Обо всем этом у меня сохранились отрывочные воспоминания, как вообще о детстве, и лишь позже я по кусочкам восстановил последовательность событий.
В ту пору в соседней деревне, побольше, чем наша, жил врач с остроконечной рыжей бородкой, по имени Гадель — Виктор Гадель, если не ошибаюсь, — о котором много говорили, и почти всегда с таинственным видом, поэтому, должно быть, а еще из-за его бороды он мне казался едва ли не дьяволом.
Ему довелось пережить трагедию, настоящую трагедию. Для меня она стала первой, с которой я столкнулся на своем веку, и оставила неизгладимое впечатление, тем более что трагедии этой суждено было сыграть немалую роль в судьбе нашей семьи, а стало быть, и в моей судьбе тоже.
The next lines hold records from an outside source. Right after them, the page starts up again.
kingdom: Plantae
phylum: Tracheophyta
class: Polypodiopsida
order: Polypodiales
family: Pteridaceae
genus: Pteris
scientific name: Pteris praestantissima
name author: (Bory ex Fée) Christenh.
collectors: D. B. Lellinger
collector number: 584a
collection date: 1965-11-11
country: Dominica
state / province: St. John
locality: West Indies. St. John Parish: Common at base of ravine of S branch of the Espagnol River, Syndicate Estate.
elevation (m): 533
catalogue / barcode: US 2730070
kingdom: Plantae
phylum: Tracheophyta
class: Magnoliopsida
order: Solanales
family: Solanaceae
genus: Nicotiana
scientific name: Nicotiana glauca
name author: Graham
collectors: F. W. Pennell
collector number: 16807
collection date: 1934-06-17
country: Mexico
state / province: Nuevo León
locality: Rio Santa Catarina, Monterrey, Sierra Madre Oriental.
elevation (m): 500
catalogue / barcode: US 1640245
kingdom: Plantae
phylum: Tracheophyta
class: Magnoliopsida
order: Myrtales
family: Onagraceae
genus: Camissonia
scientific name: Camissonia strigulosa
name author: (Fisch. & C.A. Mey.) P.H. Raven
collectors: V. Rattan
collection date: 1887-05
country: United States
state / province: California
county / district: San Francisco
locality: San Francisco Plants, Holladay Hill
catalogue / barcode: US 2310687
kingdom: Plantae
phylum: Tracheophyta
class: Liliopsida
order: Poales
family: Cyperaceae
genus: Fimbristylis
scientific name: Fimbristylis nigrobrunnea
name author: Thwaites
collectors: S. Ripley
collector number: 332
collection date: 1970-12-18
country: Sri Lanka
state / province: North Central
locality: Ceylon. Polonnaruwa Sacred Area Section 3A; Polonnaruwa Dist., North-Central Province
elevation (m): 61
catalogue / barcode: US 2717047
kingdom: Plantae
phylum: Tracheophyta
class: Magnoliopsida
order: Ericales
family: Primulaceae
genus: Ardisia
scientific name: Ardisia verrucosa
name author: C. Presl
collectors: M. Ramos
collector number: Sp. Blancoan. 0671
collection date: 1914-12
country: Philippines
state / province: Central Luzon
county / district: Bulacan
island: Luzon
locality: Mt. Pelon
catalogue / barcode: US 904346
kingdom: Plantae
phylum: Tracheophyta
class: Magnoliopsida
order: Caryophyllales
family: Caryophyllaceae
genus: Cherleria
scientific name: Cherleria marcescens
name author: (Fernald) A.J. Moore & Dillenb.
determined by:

Гадель пил. Пил куда больше, чем деревенские жители, и не время от времени, а каждый день, с утра и до вечера. Поэтому в теплой комнате от него всегда шел спиртной дух, вызывавший у меня отвращение.
К тому же он почти не следил за собой. Можно даже сказать, всегда ходил грязным.
Как же получилось, что, несмотря на это, он считался другом моего отца? Это было для меня загадкой.
Тем не менее Гадель часто приходил к отцу, беседовал с ним, больше того — едва войдя в дом, он направлялся к буфету, где специально для него всегда стоял графинчик с водкой.
О той, первой трагедии я в ту пору почти ничего не знал. Жена доктора Гаделя забеременела, должно быть, в шестой или седьмой раз. Мне она казалась старухой, хотя ей было, наверное, не более сорока лет.
Что же произошло в день родов? Гадель, видимо, пришел домой пьяный больше обычного и продолжал пить у постели жены, ожидая, когда начнутся роды.